We met Marina at a recent photoshoot and immediately knew we wanted to get to know her and her family some more. We spent a morning with she and her beautiful family and chatted about her Egyptian heritage and some of the ups and the downs of immigrating to the United States.
Marina Salama and her husband are both doctors and live in LA with their two children Ava and Noah.
When did you your family immigrated to the United States? What was that experience like?
We immigrated to the United States when I was 8 years old - it was a huge change for my family. We moved to a small town without any family or friends and had to start over.
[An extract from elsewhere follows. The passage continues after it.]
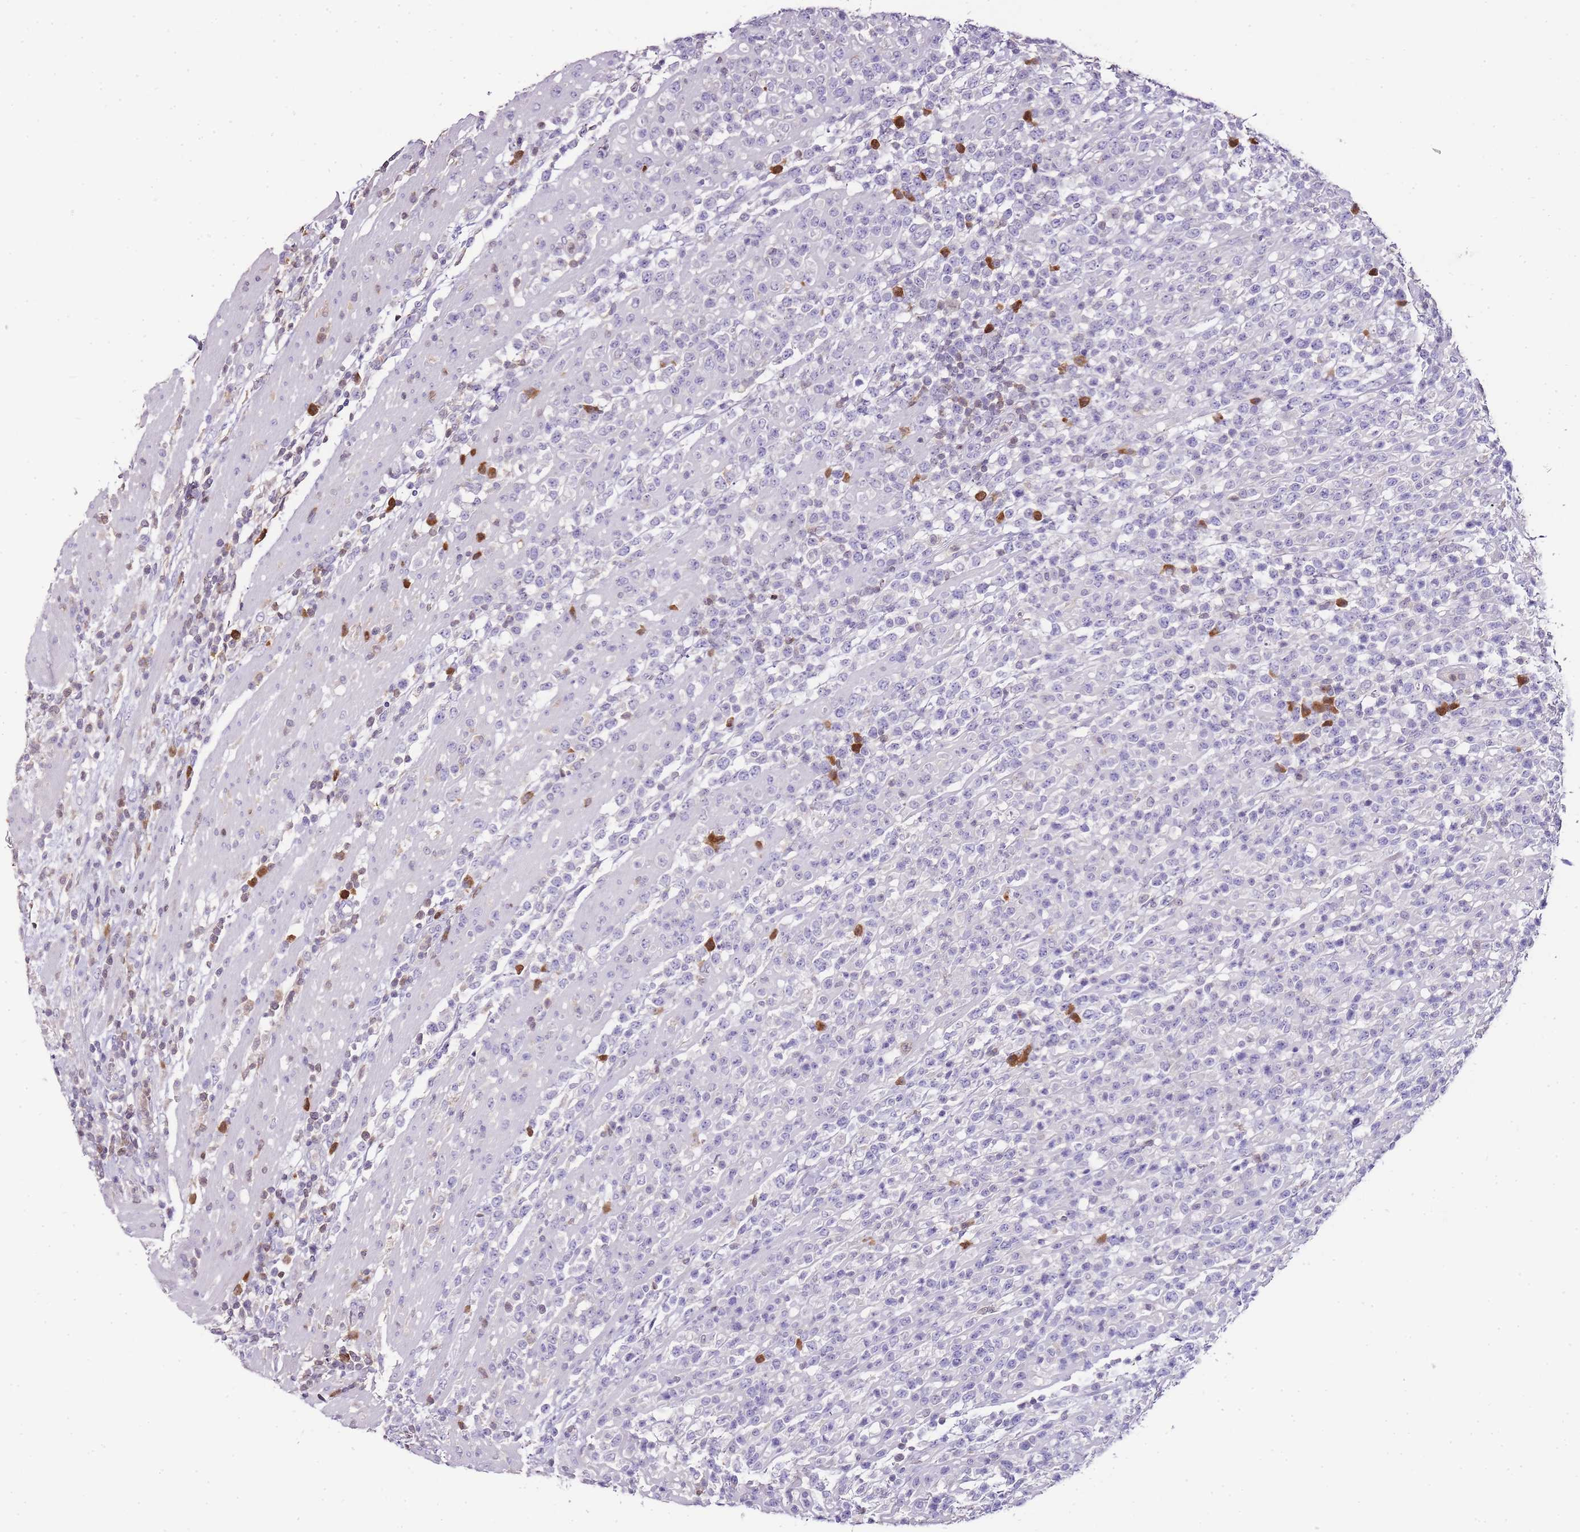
{"staining": {"intensity": "negative", "quantity": "none", "location": "none"}, "tissue": "lymphoma", "cell_type": "Tumor cells", "image_type": "cancer", "snomed": [{"axis": "morphology", "description": "Malignant lymphoma, non-Hodgkin's type, High grade"}, {"axis": "topography", "description": "Colon"}], "caption": "Tumor cells are negative for brown protein staining in lymphoma.", "gene": "ZBP1", "patient": {"sex": "female", "age": 53}}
Luckily, it really brought my immediate family together and we have a very close and unique bond.
How important is it for you and your partner to implement Egyptian traditions in your children's upbringings? What are some of those traditions?
Both my husband and I are Egyptian and an important piece of our heritage is our Coptic Orthodox Christian identity. We try to instill our values into our kids and going to church on Sunday is a big part of our weekly schedule.
Food is also a big part of the Egyptian community - one particular dish my children are crazy about is Molokhia - it’s this thick, green soup and I haven’t met an Egyptian kid that doesn’t love it yet!
Can you talk to us about your family's experience being Egyptian in a place that isn't always welcoming to immigrants?
We moved to a small town in Virginia - in the 1990s, it was not the most diverse place. My parents instilled a lot of pride in us - in where we came from and who we were. Almost everyone was friendly, but curious. I remember being asked by classmates if we rode camels and if we wore clothes in Egypt. But the same curiosity existed in myself - I can vividly recall seeing my first snowfall in the middle of the day when I was in 3rd grade. I actually thought the sky was falling. Or, seeing my first red-headed person. A strange sight for me coming from a place with mainly dark-haired people! Since then, the town has become much more diverse
After 9/11, our car was egged when it was parked in front of our home. The same house we lived in for 6 years - the neighborhood and community that had been my home for the majority of my life. I was SO angry and hurt and betrayed and, if I am being honest, a little judgmental and critical of the cowards that egged our car in the middle of the night. My dad though, he really stepped up. He didn’t show anger. Or hate. He didn’t yell or threaten revenge. He was a picture of strength and dignity. He stood in front of our house and hand washed the car until it was sparkling clean, never complaining once.
Did you always aspire to be a doctor? What has work been like in this pandemic?
Both my parents are physicians - I grew up with medical stories around the dinner table, hearing pagers go off in the middle of the night, going to the hospital or clinic with my dad on Saturday mornings. To be honest, initially I wanted nothing to do with medicine. It wasn’t until my mom and I traveled together on our first medical mission trip to El Salvador that I developed an interest in medicine.
This pandemic has been a learning experience for everyone in medicine - we’ve all had to learn, adapt, re-learn the presentation and prevention and treatment of this disease. It’s been very humbling to say the least.
A few rapid fire questions:
What books are on your nightstand: Intimacies by Katie Kitamura; The Way of Integrity by Martha Beck
Current favorite shows: Ted Lasso, Only Murders in the Building.
What are your kids' favorite books: Magic Treehouse, High Five by Adam Rubin, and the Elephant and Piggie series.
Go-to dinner: We actually don’t have one! We are constantly trying new recipes - my kids love to eat and we love exposing them to different flavors, textures. On Saturday mornings, we make our famous chocolate chip pancakes.
What you're looking forward to doing by end of 2021: Our first big vacation as a family of 4 - to Hawaii!